### WORK INSTRUCTIONS
Rewrite the lines from the one containing "镜湖的其中一个突出部，被一座" through the one containing "空又一次把自己拉了回来，靠着", putting "监控镜头" in place of "摄像头" and changing nothing else.

Saved data entries
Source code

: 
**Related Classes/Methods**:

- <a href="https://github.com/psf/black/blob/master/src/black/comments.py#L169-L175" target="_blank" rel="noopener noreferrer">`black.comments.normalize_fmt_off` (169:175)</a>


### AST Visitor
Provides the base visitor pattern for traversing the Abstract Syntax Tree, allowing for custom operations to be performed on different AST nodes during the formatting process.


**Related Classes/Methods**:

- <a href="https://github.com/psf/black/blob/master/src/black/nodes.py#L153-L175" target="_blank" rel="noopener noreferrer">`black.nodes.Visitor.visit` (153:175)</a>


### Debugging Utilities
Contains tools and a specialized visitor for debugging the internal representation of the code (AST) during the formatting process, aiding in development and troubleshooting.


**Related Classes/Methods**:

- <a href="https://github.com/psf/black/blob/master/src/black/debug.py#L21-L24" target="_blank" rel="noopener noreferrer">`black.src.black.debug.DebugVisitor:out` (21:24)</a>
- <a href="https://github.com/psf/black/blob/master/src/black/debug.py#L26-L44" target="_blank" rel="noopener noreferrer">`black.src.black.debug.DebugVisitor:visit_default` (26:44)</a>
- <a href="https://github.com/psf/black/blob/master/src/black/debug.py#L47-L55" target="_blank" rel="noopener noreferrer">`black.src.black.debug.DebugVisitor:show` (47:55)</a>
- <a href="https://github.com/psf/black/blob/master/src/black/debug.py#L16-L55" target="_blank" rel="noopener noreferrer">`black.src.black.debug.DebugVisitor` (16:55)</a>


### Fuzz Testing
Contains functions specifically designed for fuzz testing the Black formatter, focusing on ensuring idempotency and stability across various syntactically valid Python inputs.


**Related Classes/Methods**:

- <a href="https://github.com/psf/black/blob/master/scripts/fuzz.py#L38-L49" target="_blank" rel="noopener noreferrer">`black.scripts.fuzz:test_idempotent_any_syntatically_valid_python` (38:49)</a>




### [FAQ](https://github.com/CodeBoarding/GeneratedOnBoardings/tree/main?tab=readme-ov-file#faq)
---
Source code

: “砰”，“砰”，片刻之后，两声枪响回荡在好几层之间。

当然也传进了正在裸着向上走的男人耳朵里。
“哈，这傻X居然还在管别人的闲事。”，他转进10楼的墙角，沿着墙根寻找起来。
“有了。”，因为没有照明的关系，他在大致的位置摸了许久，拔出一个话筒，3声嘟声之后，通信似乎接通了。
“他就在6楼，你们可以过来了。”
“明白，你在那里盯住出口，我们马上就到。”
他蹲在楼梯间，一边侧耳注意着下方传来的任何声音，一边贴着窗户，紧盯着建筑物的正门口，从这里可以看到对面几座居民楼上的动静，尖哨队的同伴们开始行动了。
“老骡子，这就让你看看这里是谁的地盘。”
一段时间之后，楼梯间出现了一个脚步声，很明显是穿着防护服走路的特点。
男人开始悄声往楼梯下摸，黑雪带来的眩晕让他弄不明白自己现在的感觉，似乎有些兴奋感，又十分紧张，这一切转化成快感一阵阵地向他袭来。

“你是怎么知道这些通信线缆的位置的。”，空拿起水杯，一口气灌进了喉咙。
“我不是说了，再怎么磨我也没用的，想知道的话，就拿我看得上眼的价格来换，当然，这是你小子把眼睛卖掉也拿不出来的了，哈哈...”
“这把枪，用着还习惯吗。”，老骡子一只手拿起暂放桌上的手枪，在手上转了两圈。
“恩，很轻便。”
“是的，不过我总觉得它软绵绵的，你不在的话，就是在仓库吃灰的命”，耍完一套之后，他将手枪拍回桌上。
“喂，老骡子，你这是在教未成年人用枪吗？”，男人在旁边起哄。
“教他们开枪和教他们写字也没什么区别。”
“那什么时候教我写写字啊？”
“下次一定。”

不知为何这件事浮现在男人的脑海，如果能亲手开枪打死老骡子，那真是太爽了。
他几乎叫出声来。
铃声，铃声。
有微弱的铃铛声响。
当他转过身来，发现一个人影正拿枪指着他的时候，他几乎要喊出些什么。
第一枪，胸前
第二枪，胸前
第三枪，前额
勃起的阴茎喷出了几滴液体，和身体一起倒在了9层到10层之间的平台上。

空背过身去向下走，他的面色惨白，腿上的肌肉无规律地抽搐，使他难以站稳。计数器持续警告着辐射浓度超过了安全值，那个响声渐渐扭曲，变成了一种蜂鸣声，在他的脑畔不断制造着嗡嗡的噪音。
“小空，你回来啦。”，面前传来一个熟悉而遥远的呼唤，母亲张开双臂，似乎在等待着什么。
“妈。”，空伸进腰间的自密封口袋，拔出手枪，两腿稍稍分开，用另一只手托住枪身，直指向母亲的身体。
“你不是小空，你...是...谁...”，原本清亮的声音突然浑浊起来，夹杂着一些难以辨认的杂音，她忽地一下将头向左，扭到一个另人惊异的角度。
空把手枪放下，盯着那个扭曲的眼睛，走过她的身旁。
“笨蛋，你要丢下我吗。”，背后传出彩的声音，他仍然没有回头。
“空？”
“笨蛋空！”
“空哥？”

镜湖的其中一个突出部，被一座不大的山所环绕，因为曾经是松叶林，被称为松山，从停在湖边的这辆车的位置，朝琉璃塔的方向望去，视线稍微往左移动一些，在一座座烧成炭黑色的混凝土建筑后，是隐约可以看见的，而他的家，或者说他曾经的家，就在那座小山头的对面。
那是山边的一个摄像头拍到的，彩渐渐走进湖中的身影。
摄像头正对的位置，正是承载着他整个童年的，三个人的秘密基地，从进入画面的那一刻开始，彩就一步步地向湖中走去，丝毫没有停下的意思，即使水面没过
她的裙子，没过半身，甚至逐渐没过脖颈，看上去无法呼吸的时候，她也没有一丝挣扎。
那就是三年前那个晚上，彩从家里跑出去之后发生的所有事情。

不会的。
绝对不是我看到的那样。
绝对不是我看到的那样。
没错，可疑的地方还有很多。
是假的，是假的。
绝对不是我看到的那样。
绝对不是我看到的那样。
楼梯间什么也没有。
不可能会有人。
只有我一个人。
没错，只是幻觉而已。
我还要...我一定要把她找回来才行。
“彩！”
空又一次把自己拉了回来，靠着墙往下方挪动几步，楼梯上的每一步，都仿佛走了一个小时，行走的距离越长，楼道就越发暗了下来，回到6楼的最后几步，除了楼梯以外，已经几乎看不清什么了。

### TASK SOLUTION
镜湖的其中一个突出部，被一座不大的山所环绕，因为曾经是松叶林，被称为松山，从停在湖边的这辆车的位置，朝琉璃塔的方向望去，视线稍微往左移动一些，在一座座烧成炭黑色的混凝土建筑后，是隐约可以看见的，而他的家，或者说他曾经的家，就在那座小山头的对面。
那是山边的一个监控镜头拍到的，彩渐渐走进湖中的身影。
监控镜头正对的位置，正是承载着他整个童年的，三个人的秘密基地，从进入画面的那一刻开始，彩就一步步地向湖中走去，丝毫没有停下的意思，即使水面没过
她的裙子，没过半身，甚至逐渐没过脖颈，看上去无法呼吸的时候，她也没有一丝挣扎。
那就是三年前那个晚上，彩从家里跑出去之后发生的所有事情。

不会的。
绝对不是我看到的那样。
绝对不是我看到的那样。
没错，可疑的地方还有很多。
是假的，是假的。
绝对不是我看到的那样。
绝对不是我看到的那样。
楼梯间什么也没有。
不可能会有人。
只有我一个人。
没错，只是幻觉而已。
我还要...我一定要把她找回来才行。
“彩！”
空又一次把自己拉了回来，靠着墙往下方挪动几步，楼梯上的每一步，都仿佛走了一个小时，行走的距离越长，楼道就越发暗了下来，回到6楼的最后几步，除了楼梯以外，已经几乎看不清什么了。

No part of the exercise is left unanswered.